Depuis dix-neuf mois, un feu destructeur ravage la Syrie. Affirmer que ce feu est alimenté par la seule intransigeance et la seule brutalité du pouvoir syrien est parfaitement malhonnête. Car ce feu n’est ni une nouveauté ni exclusivement dû à des facteurs intérieurs. Ce feu est en effet entretenu sous forme de guerre larvée par les puissances occidentales depuis la libération de ce pays en 1946 du joug français. Soucieuse de restaurer leur tutelle sur la Syrie, ces puissances coloniales ont indirectement contribué à la militarisation de ce pays en soutenant la création et l’expansion d’Israël (1948) ainsi que toutes les pétromonarchies du Golfe dont le discours religieux sectaire s’avérait utile face au panarabisme prôné entre autres par l’Egypte de Nasser et la Syrie baassiste. En avril 1949, pour établir leur hégémonie sur la Syrie et soulager Israël, les USA ont soutenu le coup d’Etat du colonel Za’im. En 1957, soit bien avant l’avènement de la Syrie d’Hafez el-Assad, l’axe américano-britannique a planifié d’assassiner trois dirigeants syriens jugés trop pro-soviétiques (cf. Ben Fenton, The Guardian, Macmillan backed Syria Assassination Plot, 27 septembre 2003). A l’époque, tous les plans de renversement du régime baassiste ont été envisagés par la CIA et le SIS (MI-6) : organisation de troubles, appels à l’insurrection, création d’un « Comité Syrie Libre », armement de l’opposition, « activation des Frères Musulmans à Damas ». Bien naïf serait celui qui nierait la similitude entre cet épisode de l’histoire syrienne et la situation actuelle.

Revenons un moment sur le traitement de l’information à propos des événements récents. A partir de mars 2011, profitant de l’agitation naissante dans le pays, nos experts en communication ont exagéré le poids de l’opposition et l’ampleur de la violence d’Etat tout en minimisant le réel soutien populaire dont dispose le gouvernement de Damas ce que d’ailleurs l’ambassadeur de France en Syrie Eric Chevalier n’a pas manqué de reprocher à son ministre Alain Juppé. On nous a sciemment caché la militarisation d’une partie de l’opposition syrienne et la présence de groupes terroristes s’infiltrant depuis le Liban, une réalité pourtant constatée dès le mois d’avril 2011 par des journalistes d’Al Jazeera, la chaîne qatarie. La censure imposée par le patron d’Al Jazeera alias émir du Qatar sur les événements qui révéleraient la conspiration anti-syrienne a contraint ces journalistes à faire « défection » pour utiliser un terme que l’on nous sert toujours à sens unique.

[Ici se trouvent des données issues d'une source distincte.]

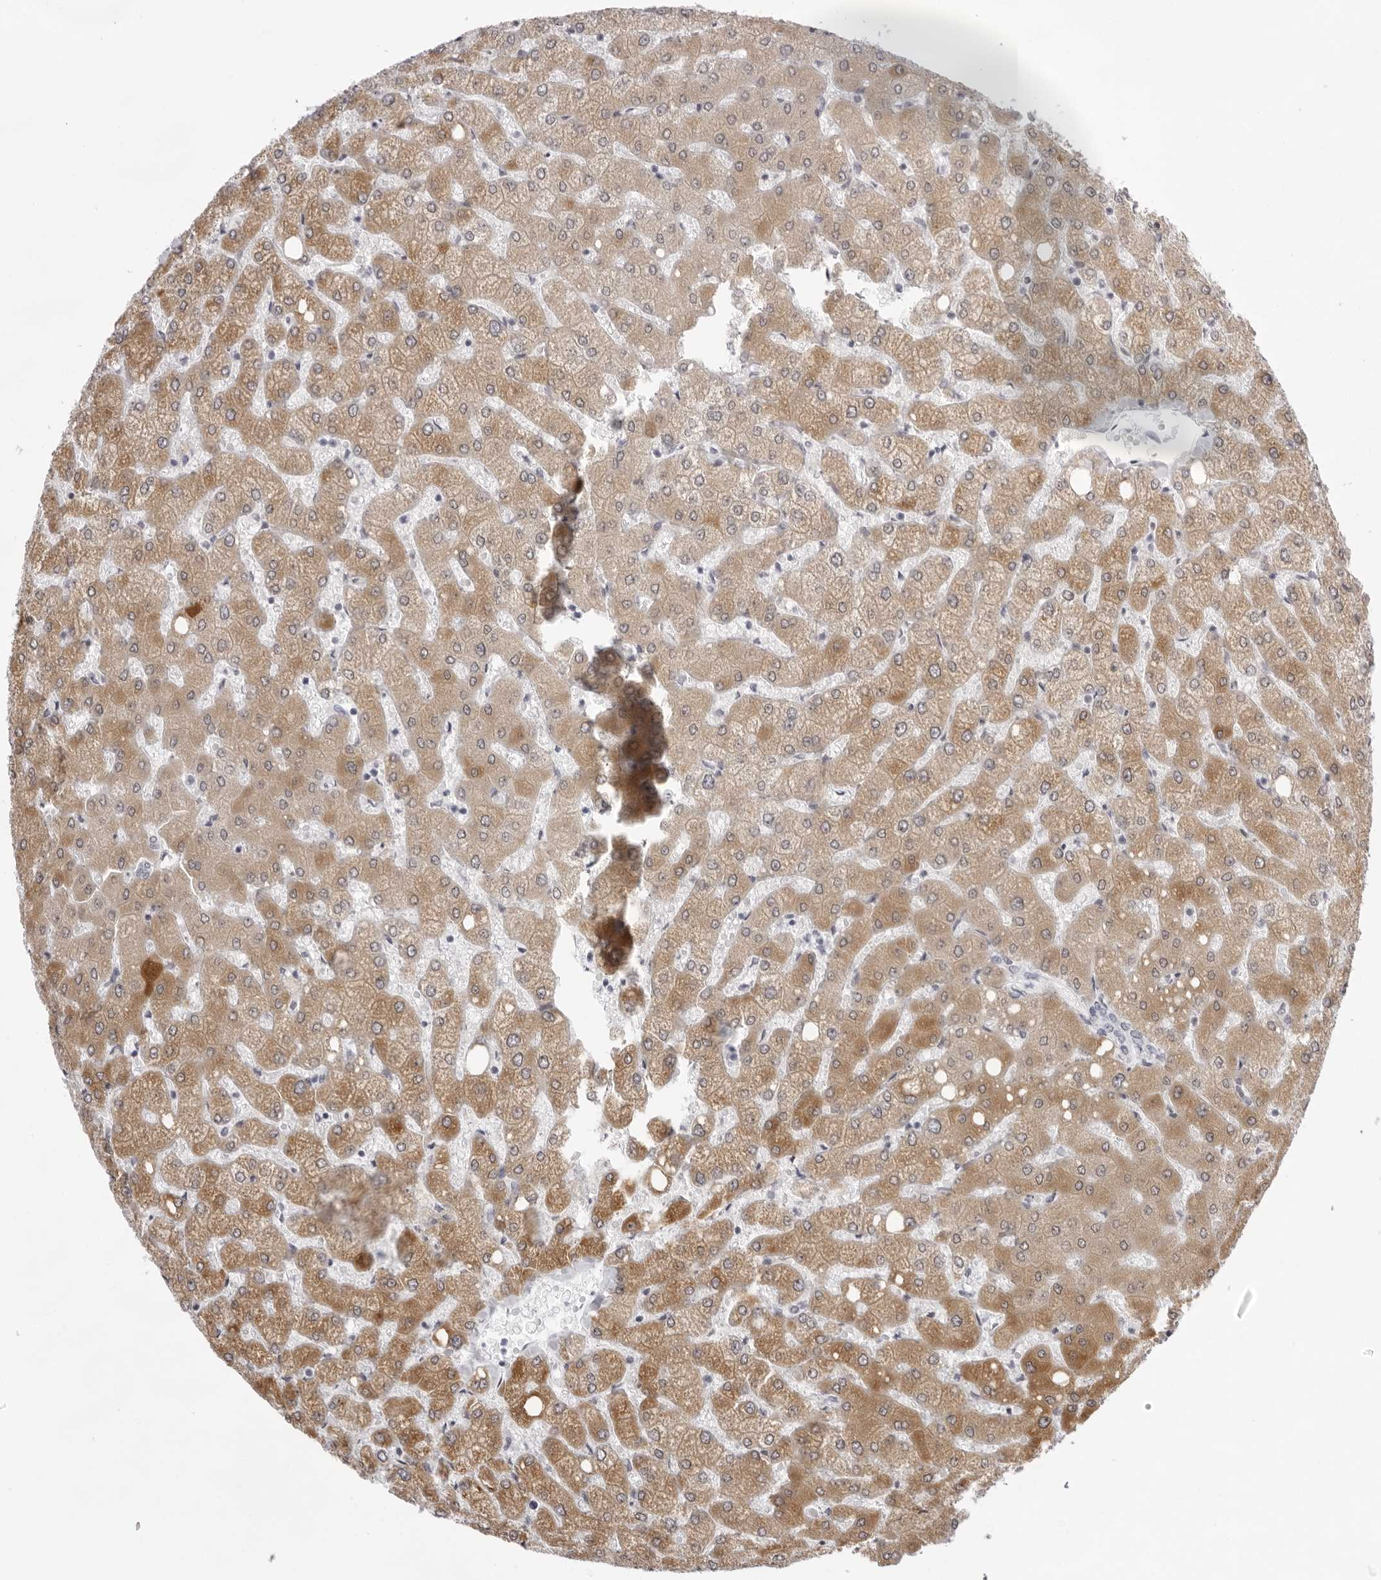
{"staining": {"intensity": "negative", "quantity": "none", "location": "none"}, "tissue": "liver", "cell_type": "Cholangiocytes", "image_type": "normal", "snomed": [{"axis": "morphology", "description": "Normal tissue, NOS"}, {"axis": "topography", "description": "Liver"}], "caption": "High power microscopy photomicrograph of an IHC micrograph of normal liver, revealing no significant positivity in cholangiocytes.", "gene": "SMIM2", "patient": {"sex": "female", "age": 54}}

Qui plus est, à vouloir dénoncer systématiquement la propagande de l’Etat syrien, la presse mainstream occidentale a soit gobé soit alimenté la propagande de l’opposition radicale allant jusqu’à déguiser des massacres de soldats ou de civils par des terroristes en « crimes de la dictature » comme à Jisr-Al-Choughour (juin 2011), Houla (mai 2012), Deir Ez Zor (mai 2012) ou Daraya (août 2012). On peut en conclure que l’Occident mène au moins une guerre psychologique contre la Syrie.

Est-il cependant raisonnable de croire que l’Occident n’est pas militairement engagé dans ce pays ?
En automne de l’année dernière, lorsque le gouvernement syrien a appelé les conjurés à déposer les armes, Victoria Nuland, porte-parole du département d’Etat US, a sommé ses protégés syriens de désobéir. Parallèlement, les agents de la CIA et leurs acolytes européens ont incité les soldats syriens à passer dans les rangs d’une armée de mercenaires placée sous commandement de l’OTAN par le truchement de l’armée turque.
Sans surprise, les QG de l’Armée syrienne libre (ASL) installés au Hatay accueille désormais des terroristes du monde entier désireux d’en découdre avec les Syriens patriotes accusés d’être des « infidèles » à la solde de « l’ennemi chiite ». Ces terroristes y reçoivent une formation militaire, des armes, des pick-up surmontés de fusils-mitrailleurs, des MANPAD (systèmes portatifs de défense anti-aérienne) et des appareils de communication performants.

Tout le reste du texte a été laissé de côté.